**What you should do:**
Exact copies of all the lines below are required, with the pictures omitted.

Dataset entries:
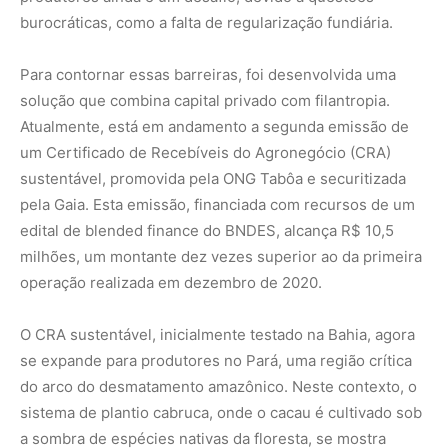
burocráticas, como a falta de regularização fundiária.
Para contornar essas barreiras, foi desenvolvida uma
solução que combina capital privado com filantropia.
Atualmente, está em andamento a segunda emissão de
um Certificado de Recebíveis do Agronegócio (CRA)
sustentável, promovida pela ONG Tabôa e securitizada
pela Gaia. Esta emissão, financiada com recursos de um
edital de blended finance do BNDES, alcança R$ 10,5
milhões, um montante dez vezes superior ao da primeira
operação realizada em dezembro de 2020.
O CRA sustentável, inicialmente testado na Bahia, agora
se expande para produtores no Pará, uma região crítica
do arco do desmatamento amazônico. Neste contexto, o
sistema de plantio cabruca, onde o cacau é cultivado sob
a sombra de espécies nativas da floresta, se mostra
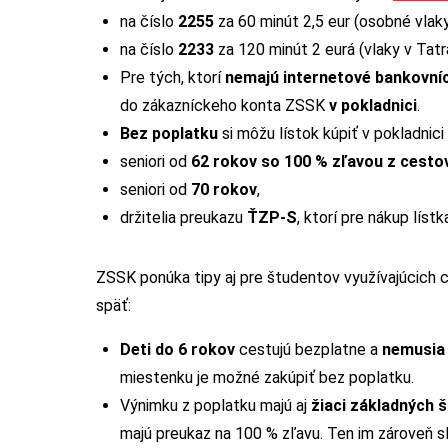
na číslo
2255
za 60 minút 2,5 eur (osobné vlaky
na číslo
2233
za 120 minút 2 eurá (vlaky v Tatr
Pre tých, ktorí
nemajú internetové bankovní
do zákazníckeho konta ZSSK
v pokladnici
.
Bez poplatku
si môžu lístok kúpiť v pokladnici
seniori od
62 rokov so 100 % zľavou z cest
seniori od
70 rokov
,
držitelia preukazu
ŤZP-S
, ktorí pre nákup líst
ZSSK ponúka tipy aj pre študentov využívajúcich 
späť:
Deti do 6 rokov
cestujú bezplatne a
nemusia 
miestenku je možné zakúpiť bez poplatku.
Výnimku z poplatku majú aj
žiaci základných 
majú preukaz na 100 % zľavu. Ten im zároveň sl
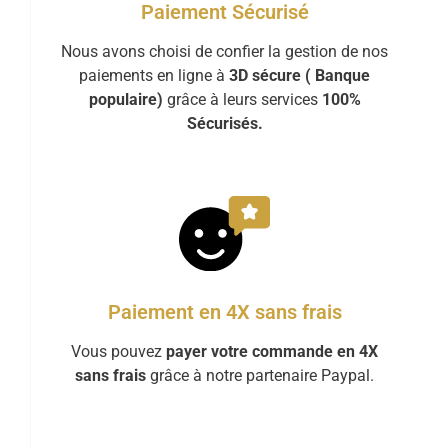
Paiement Sécurisé
Nous avons choisi de confier la gestion de nos
paiements en ligne à
3D sécure ( Banque
populaire)
grâce à leurs services
100%
Sécurisés.
Paiement en 4X sans frais
Vous pouvez
payer votre commande en 4X
sans frais
grâce à notre partenaire Paypal.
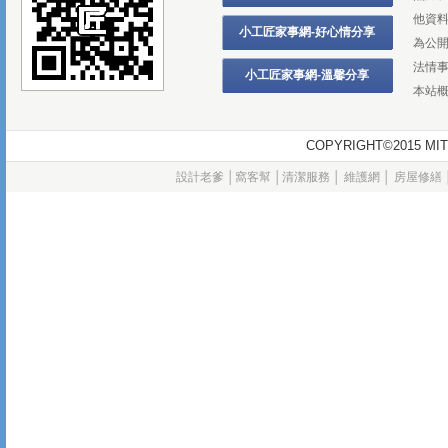
他資
小工匠家事網-好心情分享
為公
法情
小工匠家事網-溫馨分享
本站
COPYRIGHT©2015
設計老爹
│
窩客幫
│
清潔服務
│
維護網
│
房屋修繕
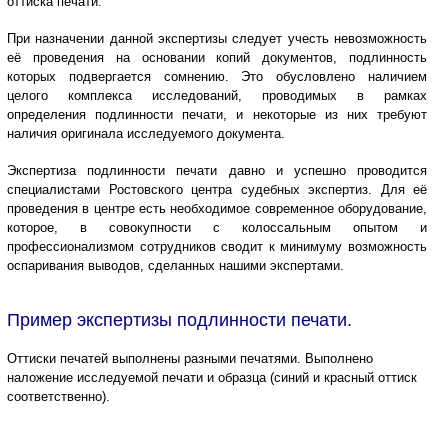
оттиска печати.
При назначении данной экспертизы следует учесть невозможность
её проведения на основании копий документов, подлинность
которых подвергается сомнению. Это обусловлено наличием
целого комплекса исследований, проводимых в рамках
определения подлинности печати, и некоторые из них требуют
наличия оригинала исследуемого документа.
Экспертиза подлинности печати давно и успешно проводится
специалистами Ростовского центра судебных экспертиз. Для её
проведения в центре есть необходимое современное оборудование,
которое, в совокупности с колоссальным опытом и
профессионализмом сотрудников сводит к минимуму возможность
оспаривания выводов, сделанных нашими экспертами.
Пример экспертизы подлинности печати.
Оттиски печатей выполнены разными печатями. Выполнено
наложение исследуемой печати и образца (синий и красный оттиск
соответственно).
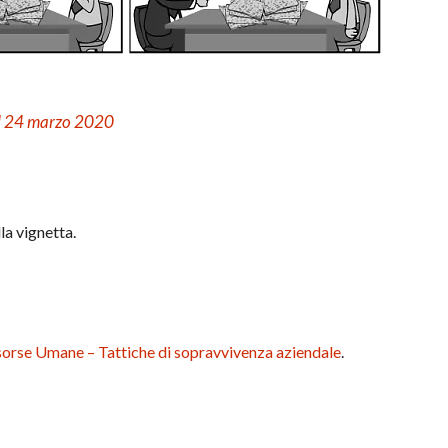
il 24 marzo 2020
la vignetta.
sorse Umane – Tattiche di sopravvivenza aziendale
.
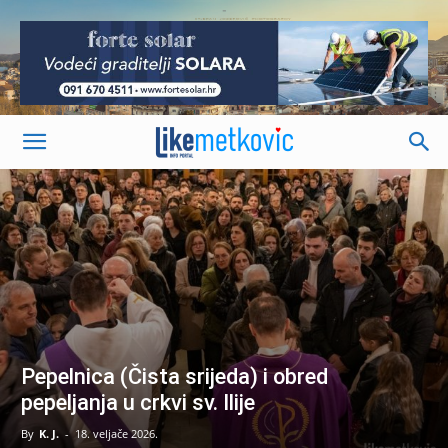
-
Pepelnica (Čista srijeda) i obred
pepeljanja u crkvi sv. Ilije
By
K. J.
-
18. veljače 2026.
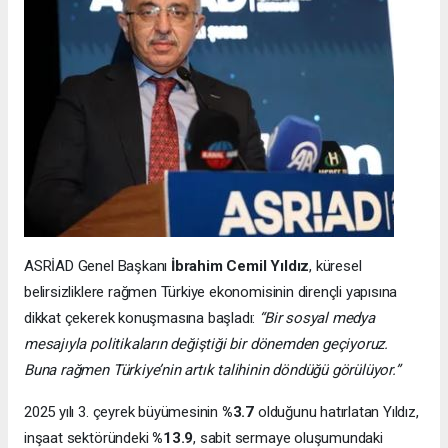
ASRİAD Genel Başkanı
İbrahim Cemil Yıldız
, küresel
belirsizliklere rağmen Türkiye ekonomisinin dirençli yapısına
dikkat çekerek konuşmasına başladı:
“Bir sosyal medya
mesajıyla politikaların değiştiği bir dönemden geçiyoruz.
Buna rağmen Türkiye’nin artık talihinin döndüğü görülüyor.”
2025 yılı 3. çeyrek büyümesinin
%3.7
olduğunu hatırlatan Yıldız,
inşaat sektöründeki
%13.9
, sabit sermaye oluşumundaki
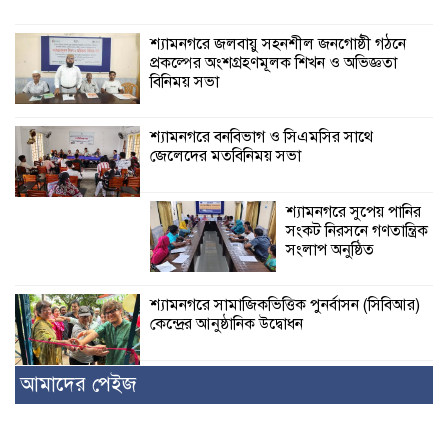
শ্যামনগরে জলবায়ু সহনশীল জনগোষ্ঠী গঠনে
প্রকল্পের অংশগ্রহণমূলক শিখন ও অভিজ্ঞতা
বিনিময় সভা
শ্যামনগরে বনবিভাগ ও সিএমসির সাথে
জেলেদের মতবিনিময় সভা
শ্যামনগরে সুপেয় পানির
সংকট নিরসনে গণতান্ত্রিক
সংলাপ অনুষ্ঠিত
শ্যামনগরে সামাজিকভিত্তিক পুনর্বাসন (সিবিআর)
কেন্দ্রের আনুষ্ঠানিক উদ্বোধন
আমাদের পেইজ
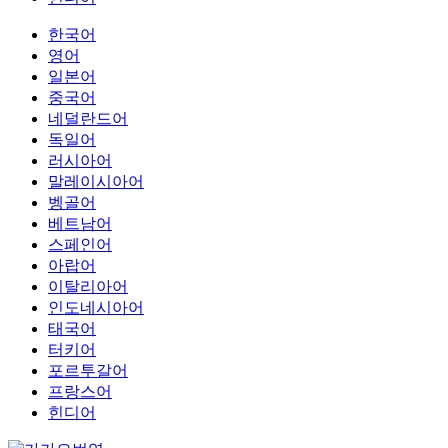
한국어
영어
일본어
중국어
네덜란드어
독일어
러시아어
말레이시아어
벵골어
베트남어
스페인어
아랍어
이탈리아어
인도네시아어
태국어
터키어
포르투갈어
프랑스어
힌디어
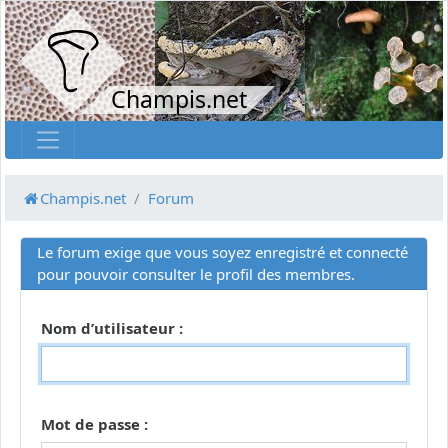
Champis.net
Champis.net
Forum
Le forum exige que vous soyez enregistré et connecté
pour pouvoir consulter le profil des membres.
Nom d’utilisateur :
Mot de passe :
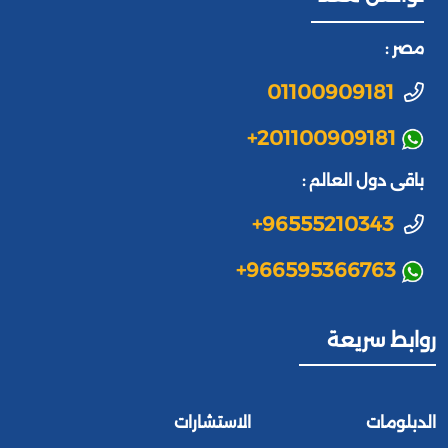
مصر :
01100909181
+201100909181
باقى دول العالم :
+96555210343
+966595366763
روابط سريعة
الدبلومات
الاستشارات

**Exercise output:**
burocráticas, como a falta de regularização fundiária.
Para contornar essas barreiras, foi desenvolvida uma
solução que combina capital privado com filantropia.
Atualmente, está em andamento a segunda emissão de
um Certificado de Recebíveis do Agronegócio (CRA)
sustentável, promovida pela ONG Tabôa e securitizada
pela Gaia. Esta emissão, financiada com recursos de um
edital de blended finance do BNDES, alcança R$ 10,5
milhões, um montante dez vezes superior ao da primeira
operação realizada em dezembro de 2020.
O CRA sustentável, inicialmente testado na Bahia, agora
se expande para produtores no Pará, uma região crítica
do arco do desmatamento amazônico. Neste contexto, o
sistema de plantio cabruca, onde o cacau é cultivado sob
a sombra de espécies nativas da floresta, se mostra
na číslo
2255
za 60 minút 2,5 eur (osobné vlaky
na číslo
2233
za 120 minút 2 eurá (vlaky v Tatr
Pre tých, ktorí
nemajú internetové bankovní
do zákazníckeho konta ZSSK
v pokladnici
.
Bez poplatku
si môžu lístok kúpiť v pokladnici
seniori od
62 rokov so 100 % zľavou z cest
seniori od
70 rokov
,
držitelia preukazu
ŤZP-S
, ktorí pre nákup líst
ZSSK ponúka tipy aj pre študentov využívajúcich 
späť:
Deti do 6 rokov
cestujú bezplatne a
nemusia 
miestenku je možné zakúpiť bez poplatku.
Výnimku z poplatku majú aj
žiaci základných 
majú preukaz na 100 % zľavu. Ten im zároveň sl
Paiement Sécurisé
Nous avons choisi de confier la gestion de nos
paiements en ligne à
3D sécure ( Banque
populaire)
grâce à leurs services
100%
Sécurisés.
Paiement en 4X sans frais
Vous pouvez
payer votre commande en 4X
sans frais
grâce à notre partenaire Paypal.
他資
小工匠家事網-好心情分享
為公
法情
小工匠家事網-溫馨分享
本站
COPYRIGHT©2015
設計老爹
│
窩客幫
│
清潔服務
│
維護網
│
房屋修繕
оттиска печати.
При назначении данной экспертизы следует учесть невозможность
её проведения на основании копий документов, подлинность
которых подвергается сомнению. Это обусловлено наличием
целого комплекса исследований, проводимых в рамках
определения подлинности печати, и некоторые из них требуют
наличия оригинала исследуемого документа.
Экспертиза подлинности печати давно и успешно проводится
специалистами Ростовского центра судебных экспертиз. Для её
проведения в центре есть необходимое современное оборудование,
которое, в совокупности с колоссальным опытом и
профессионализмом сотрудников сводит к минимуму возможность
оспаривания выводов, сделанных нашими экспертами.
Пример экспертизы подлинности печати.
Оттиски печатей выполнены разными печатями. Выполнено
наложение исследуемой печати и образца (синий и красный оттиск
соответственно).
il 24 marzo 2020
la vignetta.
sorse Umane – Tattiche di sopravvivenza aziendale
.
-
Pepelnica (Čista srijeda) i obred
pepeljanja u crkvi sv. Ilije
By
K. J.
-
18. veljače 2026.
ASRİAD Genel Başkanı
İbrahim Cemil Yıldız
, küresel
belirsizliklere rağmen Türkiye ekonomisinin dirençli yapısına
dikkat çekerek konuşmasına başladı:
“Bir sosyal medya
mesajıyla politikaların değiştiği bir dönemden geçiyoruz.
Buna rağmen Türkiye’nin artık talihinin döndüğü görülüyor.”
2025 yılı 3. çeyrek büyümesinin
%3.7
olduğunu hatırlatan Yıldız,
inşaat sektöründeki
%13.9
, sabit sermaye oluşumundaki
শ্যামনগরে জলবায়ু সহনশীল জনগোষ্ঠী গঠনে
প্রকল্পের অংশগ্রহণমূলক শিখন ও অভিজ্ঞতা
বিনিময় সভা
শ্যামনগরে বনবিভাগ ও সিএমসির সাথে
জেলেদের মতবিনিময় সভা
শ্যামনগরে সুপেয় পানির
সংকট নিরসনে গণতান্ত্রিক
সংলাপ অনুষ্ঠিত
শ্যামনগরে সামাজিকভিত্তিক পুনর্বাসন (সিবিআর)
কেন্দ্রের আনুষ্ঠানিক উদ্বোধন
আমাদের পেইজ
한국어
영어
일본어
중국어
네덜란드어
독일어
러시아어
말레이시아어
벵골어
베트남어
스페인어
아랍어
이탈리아어
인도네시아어
태국어
터키어
포르투갈어
프랑스어
힌디어
Champis.net
Champis.net
Forum
Le forum exige que vous soyez enregistré et connecté
pour pouvoir consulter le profil des membres.
Nom d’utilisateur :
Mot de passe :
مصر :
01100909181
+201100909181
باقى دول العالم :
+96555210343
+966595366763
روابط سريعة
الدبلومات
الاستشارات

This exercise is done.